Thursday, April 23, 2009
What have you done for ME lately?
Oh my goodness, I haven’t typed in this journal for a long long time! Almost a year. That’s really sad because that means that there is a year of memories missing. Actually, not quite a year. I think I have added an entry or two to my online journal, I will just have to paste them over.
Here is an e-mail I received this morning from my husband:
Good morning my love!
You said that you like having e-mails waiting on you in the morning, so I thought I'd drop you a little note to tell you how beautiful you are!!
Thanks for putting up with me.
Love,
Me
Yesterday our electricity got shut off and he had a panic attack. I borrowed 236.19 from Mom (to be paid back on Friday) and it’s all back to normal now, no one even knows any different. But he takes things like that very personally. It messes with his pride. I don’t think of situations like those as “big deals.” When the problem is clearly identified, and we know specifically how to fix it. That’s no reason to panic. Now if the electricity was off, we didn’t know why, had no idea who to call, or how much it was going to end up costing….that would make me nervous. But Indianapolis Power and Light? I knew what they wanted and how to reach them—no problem there. I just made a couple of calls and, “ViĆ³la, problem solved.” All of that being said, I DO need to make a budget. Erik takes all of this on himself and it’s not fair. We need to be working together. He takes all of this pressure onto himself because, by not stepping up and assuming responsibility for things, I am leaving him with the impression that I expect him to take care of it. Which isn’t true of course, I don’t expect him to “take care of it,” just to let me know what he needs….which is, to him, equal to walking around the neighborhood in a woman’s brassiere and thong unfortunately.

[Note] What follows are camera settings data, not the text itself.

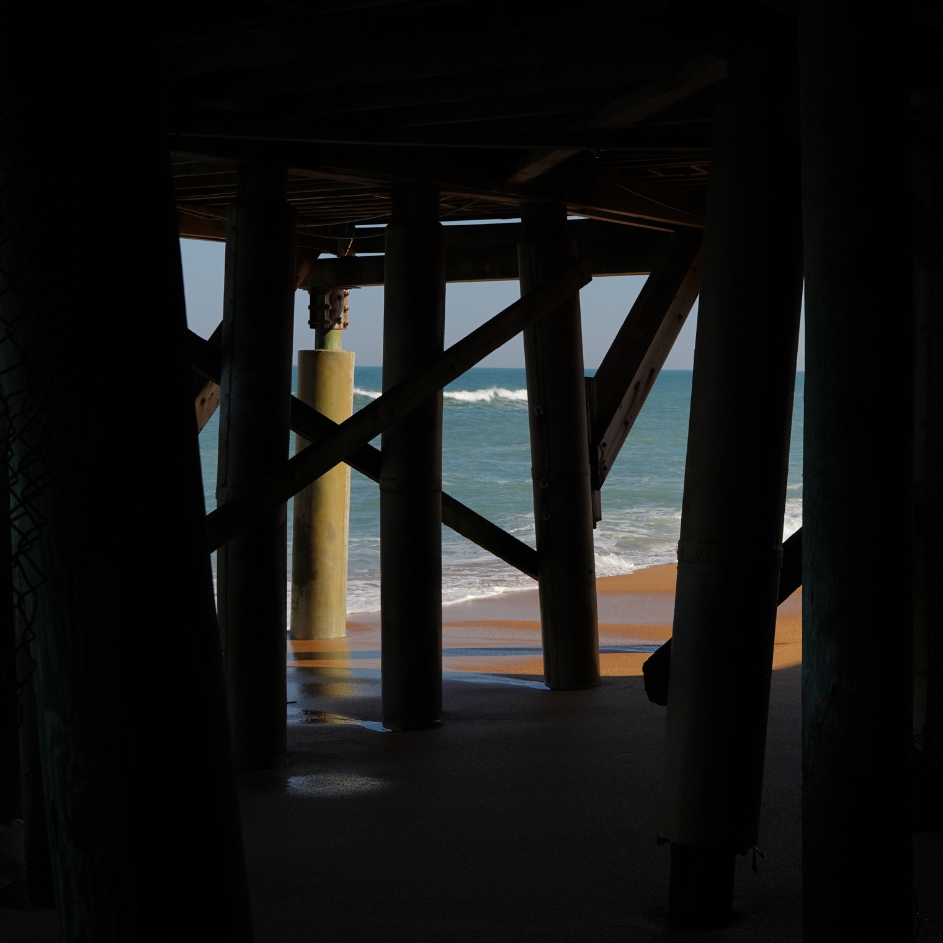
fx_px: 1695
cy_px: 492
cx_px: 530
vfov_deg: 31.1
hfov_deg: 31.1
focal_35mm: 55
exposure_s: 1/320
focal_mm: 41
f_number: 7.1
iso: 50
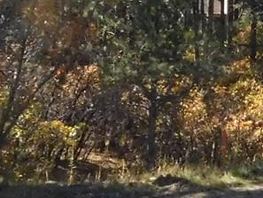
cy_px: -102
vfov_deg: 11.5
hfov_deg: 15.7
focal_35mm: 124
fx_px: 942
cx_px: 234
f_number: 6
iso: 800
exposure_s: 1/800
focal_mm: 4
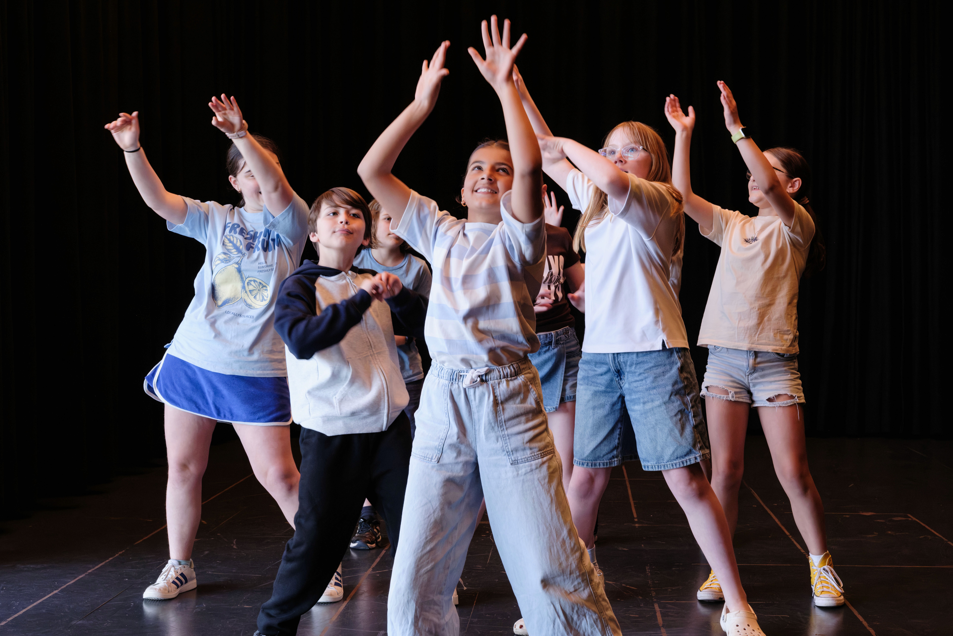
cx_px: 476
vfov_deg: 27.0
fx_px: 1324
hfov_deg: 39.6
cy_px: 318
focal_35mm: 50
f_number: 5.6
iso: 5000
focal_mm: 33.5
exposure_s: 1/250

Ryan is taking electric guitar lessons. He has had 3 lessons so far. He’s going to a guy named Phil Pierle at “All About Music” (or something like that) on the corner of Emerson and Thompson. It’s kind of pricy…it runs about $18/per lesson. He is having his 30 minute lessons on Tuesday evenings at 7:30 p.m. He got an electric guitar for Christmas (a black Fender) and has been begging for lessons ever since, and, I have to say, he seems like a natural to me.
I have been to as many lessons as him of course (being his driver and all) but I just don’t get it. Phil just has to say “G” or “F” and Ryan is strumming like he knows exactly what he’s asking for. He doesn’t even have to say it any more, he just points to the paper and Ryan READS what to do. It’s insane. He knows that this note on this line means you have to put these fingers here and strum across these specific strings. CRAZY. He’s even learning how long it says to hold that note. Although he tends to rush through the counting though. I’ve listened to everything his teacher has said and it doesn’t make any sense to me. It’s almost like my brain just rejects that information. It’s like trying to walk through a closed door. I am right with you……and then…….BOOM. Closed door. I no longer have any idea what you are saying.
I should probably comment here on Easter this year. It was on Sunday, April 12th this year (2009). It was really sketchy for a minute. Grandma Cook fell and scratched herself up really bad a month or 6 weeks before so she wasn’t quite sure if she could host Easter this year, which left all of us in a panic thinking about what back up plans we should have in place for the inevitable day when she isn’t well enough to host it (she is in her 80’s now). But she is ok now.
I went overboard on the baskets AGAIN this year. Picking up little stuff here and there since Valentine’s Day, and then, I go to put it all together, and it’s chaos. Movies, candy, yo-yo’s, bubbles, paper grass (because plastic grass is the spoils of lucipher), balls, magnifying glasses, gift cards—and yet I still feel guilty for not getting kites, sunglasses, and sidewalk chalk. Isn’t that funny? I wonder if we had a lot of stuff in our Easter baskets when we were little. I bet everything was more expensive and harder to find!